◆ **JOB**
Find the line holding "Guests appreciate smooth" in the entries below. Give it again exactly, along with every line after it up to and including the line holding "American Politician Make?".

Segment Start: RECORDS

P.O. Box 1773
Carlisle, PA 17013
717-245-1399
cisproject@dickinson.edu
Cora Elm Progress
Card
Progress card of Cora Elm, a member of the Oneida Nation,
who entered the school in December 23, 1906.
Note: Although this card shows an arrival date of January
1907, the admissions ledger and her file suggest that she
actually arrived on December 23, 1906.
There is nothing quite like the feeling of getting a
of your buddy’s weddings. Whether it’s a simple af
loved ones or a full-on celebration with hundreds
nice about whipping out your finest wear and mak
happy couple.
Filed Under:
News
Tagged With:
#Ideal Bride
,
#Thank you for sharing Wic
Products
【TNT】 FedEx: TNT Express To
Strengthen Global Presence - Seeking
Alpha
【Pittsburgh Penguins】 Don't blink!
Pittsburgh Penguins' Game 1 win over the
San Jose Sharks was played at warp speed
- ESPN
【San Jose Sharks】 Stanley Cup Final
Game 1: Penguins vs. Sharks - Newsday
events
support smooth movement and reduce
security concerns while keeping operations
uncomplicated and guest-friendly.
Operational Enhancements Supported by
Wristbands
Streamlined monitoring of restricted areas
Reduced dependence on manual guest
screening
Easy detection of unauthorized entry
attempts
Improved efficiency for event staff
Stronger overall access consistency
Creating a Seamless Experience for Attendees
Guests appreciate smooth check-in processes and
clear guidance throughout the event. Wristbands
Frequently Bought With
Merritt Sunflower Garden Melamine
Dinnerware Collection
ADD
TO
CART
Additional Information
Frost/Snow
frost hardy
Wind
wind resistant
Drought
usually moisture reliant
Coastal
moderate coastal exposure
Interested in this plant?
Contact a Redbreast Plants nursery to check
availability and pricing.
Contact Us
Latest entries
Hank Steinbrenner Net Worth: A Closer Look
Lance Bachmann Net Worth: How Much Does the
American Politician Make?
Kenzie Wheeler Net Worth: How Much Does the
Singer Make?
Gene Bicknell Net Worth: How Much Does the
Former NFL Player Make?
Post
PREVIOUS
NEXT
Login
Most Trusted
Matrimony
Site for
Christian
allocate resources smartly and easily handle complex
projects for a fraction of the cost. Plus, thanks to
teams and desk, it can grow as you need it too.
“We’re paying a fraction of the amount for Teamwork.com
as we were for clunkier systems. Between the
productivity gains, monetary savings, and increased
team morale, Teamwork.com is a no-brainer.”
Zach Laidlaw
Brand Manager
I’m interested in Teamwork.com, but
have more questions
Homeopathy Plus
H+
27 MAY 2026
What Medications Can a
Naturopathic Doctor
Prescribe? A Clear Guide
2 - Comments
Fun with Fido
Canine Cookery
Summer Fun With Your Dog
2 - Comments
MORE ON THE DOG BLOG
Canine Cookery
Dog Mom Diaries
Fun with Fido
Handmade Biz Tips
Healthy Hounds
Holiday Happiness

Segment End: RECORDS

◆ **TASK SOLUTION**
Guests appreciate smooth check-in processes and
clear guidance throughout the event. Wristbands
Frequently Bought With
Merritt Sunflower Garden Melamine
Dinnerware Collection
ADD
TO
CART
Additional Information
Frost/Snow
frost hardy
Wind
wind resistant
Drought
usually moisture reliant
Coastal
moderate coastal exposure
Interested in this plant?
Contact a Redbreast Plants nursery to check
availability and pricing.
Contact Us
Latest entries
Hank Steinbrenner Net Worth: A Closer Look
Lance Bachmann Net Worth: How Much Does the
American Politician Make?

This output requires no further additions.